Há uma frase muito famosa entre as artes de autoajuda do Pinterest: “A recuperação não é linear.” A melhora nunca parece constante e a falha é uma consistência na vida dos que se cobram demais. Para esses, uma das primeiras coisas que uma terapeuta repara são as incessantes reclamações de estarmos errados. Acho inclusive que é a primeira coisa que aprendemos sobre nossos incorretos comportamentos, que gostamos um pouco demais de categorizar tudo do que fazemos e somos em certo e errado. No caso, o que é nosso é errado, e o oposto é certo. A frase então faz sentido.
Além da frase “o progresso não é linear”, há outra famosa, retirada de um livro de Clarice, que fala: “perder-se também é caminho.” Mais bonita que a frase é a epifania usada para chegar nela. A personagem está olhando para o chão e vê formigas caminhando em fileira, todas juntas indo para um mesmo lugar. Até que repara que havia uma formiga perdida, traçando um caminho diferente das outras.

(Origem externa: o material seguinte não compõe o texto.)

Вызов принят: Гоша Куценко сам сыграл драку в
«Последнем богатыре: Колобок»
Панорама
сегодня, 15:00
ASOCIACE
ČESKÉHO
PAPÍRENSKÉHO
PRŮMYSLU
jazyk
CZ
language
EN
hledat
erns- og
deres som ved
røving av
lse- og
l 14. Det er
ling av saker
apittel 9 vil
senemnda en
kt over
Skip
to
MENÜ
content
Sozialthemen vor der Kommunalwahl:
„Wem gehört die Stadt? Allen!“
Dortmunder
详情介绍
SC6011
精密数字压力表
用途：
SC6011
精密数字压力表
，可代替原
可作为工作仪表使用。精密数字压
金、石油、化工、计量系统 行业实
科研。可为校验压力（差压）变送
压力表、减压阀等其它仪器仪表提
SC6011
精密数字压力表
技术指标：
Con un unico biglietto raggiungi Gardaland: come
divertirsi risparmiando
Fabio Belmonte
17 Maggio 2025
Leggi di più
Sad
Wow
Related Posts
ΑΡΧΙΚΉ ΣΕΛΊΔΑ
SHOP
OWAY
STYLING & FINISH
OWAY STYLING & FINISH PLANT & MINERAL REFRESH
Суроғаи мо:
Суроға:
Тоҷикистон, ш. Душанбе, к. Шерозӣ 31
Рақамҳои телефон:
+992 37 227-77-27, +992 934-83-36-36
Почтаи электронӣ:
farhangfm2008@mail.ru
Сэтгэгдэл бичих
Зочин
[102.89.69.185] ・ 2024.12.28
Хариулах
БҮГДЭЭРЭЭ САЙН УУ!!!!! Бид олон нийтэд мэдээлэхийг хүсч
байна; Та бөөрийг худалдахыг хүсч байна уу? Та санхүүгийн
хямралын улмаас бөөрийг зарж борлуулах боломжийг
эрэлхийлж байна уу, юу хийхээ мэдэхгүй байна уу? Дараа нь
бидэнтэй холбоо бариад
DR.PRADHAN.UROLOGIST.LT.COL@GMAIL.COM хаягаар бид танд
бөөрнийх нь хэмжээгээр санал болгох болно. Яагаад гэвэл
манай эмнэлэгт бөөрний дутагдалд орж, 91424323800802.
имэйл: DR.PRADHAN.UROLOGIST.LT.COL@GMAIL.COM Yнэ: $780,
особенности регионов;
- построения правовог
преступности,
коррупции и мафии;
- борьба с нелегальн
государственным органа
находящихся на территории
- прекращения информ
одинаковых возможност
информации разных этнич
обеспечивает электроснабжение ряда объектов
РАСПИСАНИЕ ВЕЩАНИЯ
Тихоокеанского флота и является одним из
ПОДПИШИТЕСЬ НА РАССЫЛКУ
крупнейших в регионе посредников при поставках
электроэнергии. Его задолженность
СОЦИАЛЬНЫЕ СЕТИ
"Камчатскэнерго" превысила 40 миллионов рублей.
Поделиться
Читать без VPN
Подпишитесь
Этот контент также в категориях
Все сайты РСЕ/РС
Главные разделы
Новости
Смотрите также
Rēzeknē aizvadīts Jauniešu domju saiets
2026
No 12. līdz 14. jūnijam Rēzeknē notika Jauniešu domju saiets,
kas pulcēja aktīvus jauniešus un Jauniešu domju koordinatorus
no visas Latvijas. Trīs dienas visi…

Não recordo o que aconteceu para a formiga estar assim, talvez seja justamente a parte menos importante. Essa formiga errante figura a epifania, perder-se também é caminho.
Passando mais tempo em busca de símbolos de ajuda e caminhos, encontra-se o Ouroboros. Uma cobra que se engole, a vida que sempre se repete, o eterno retorno, a impossibilidade de saída, a completude em si só. O progresso, que não é linear, pode ser uma curva que sobe e desce, mas muitas vezes a sentimos como um círculo. Estou bem e estou mal e estou mal e estou bem e não há outra possibilidade e nunca há estabilidade. É sempre bem e mal e certo e errado e indo e vindo. É o oposto de estar perdido, não há para onde ir.
Existe uma figura presente em um livro de Galeano que ilustra um trenzinho e um barquinho em um mesmo trilho circular. Nesse trilho não há para onde se perder, é um ciclo que eternamente se repete, mas há algo brilhantemente desconfortável no barco, que pertence ao mar e aos horizontes infindáveis, estar em um trilho. Talvez não exista como sair do trilho, mas talvez não precisemos ser todos trens no trilho. Definitivamente me sinto mais barco do que trem. Me sinto mais formiga do que barco. Me sinto mais cobra do que trem. Por aí vou indo.